(Exercise brief):
Give the lines again exactly as they appear below, from the line with "Añadir al carrito" to the line with "rieuse le 14", both included, and only those lines. Leave every picture out.

(Source records):
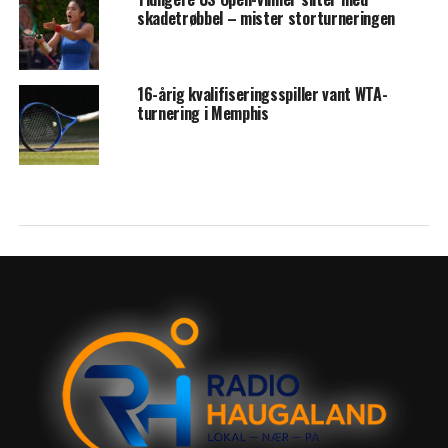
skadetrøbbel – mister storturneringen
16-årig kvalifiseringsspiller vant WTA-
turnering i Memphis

* * *

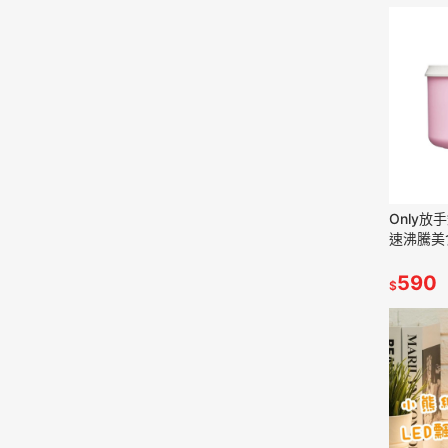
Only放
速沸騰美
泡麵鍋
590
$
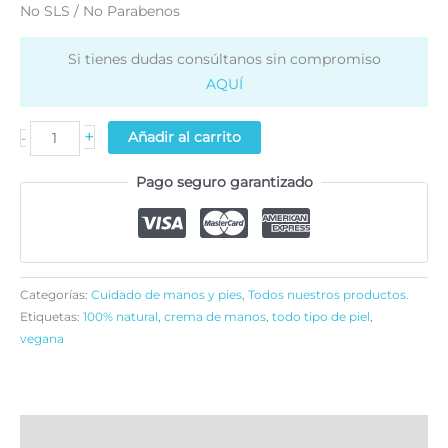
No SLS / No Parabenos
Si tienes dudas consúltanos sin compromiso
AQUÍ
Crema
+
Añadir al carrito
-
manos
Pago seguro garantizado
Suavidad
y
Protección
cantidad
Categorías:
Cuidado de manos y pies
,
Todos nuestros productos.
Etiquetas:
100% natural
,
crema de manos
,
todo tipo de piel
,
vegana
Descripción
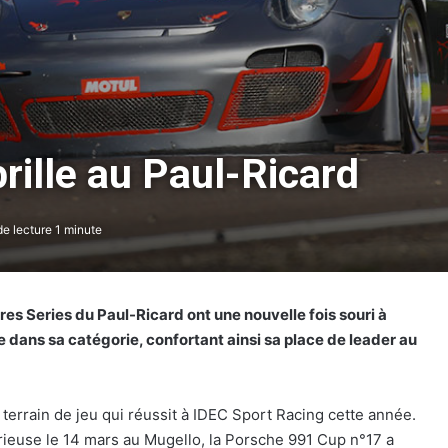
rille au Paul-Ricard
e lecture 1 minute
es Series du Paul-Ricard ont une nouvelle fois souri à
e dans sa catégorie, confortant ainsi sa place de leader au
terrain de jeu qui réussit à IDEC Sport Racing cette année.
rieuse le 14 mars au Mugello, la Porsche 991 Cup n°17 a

(Response):
Añadir al carrito
-
manos
Pago seguro garantizado
Suavidad
y
Protección
cantidad
Categorías:
Cuidado de manos y pies
,
Todos nuestros productos.
Etiquetas:
100% natural
,
crema de manos
,
todo tipo de piel
,
vegana
Descripción
rille au Paul-Ricard
e lecture 1 minute
es Series du Paul-Ricard ont une nouvelle fois souri à
e dans sa catégorie, confortant ainsi sa place de leader au
terrain de jeu qui réussit à IDEC Sport Racing cette année.
rieuse le 14 mars au Mugello, la Porsche 991 Cup n°17 a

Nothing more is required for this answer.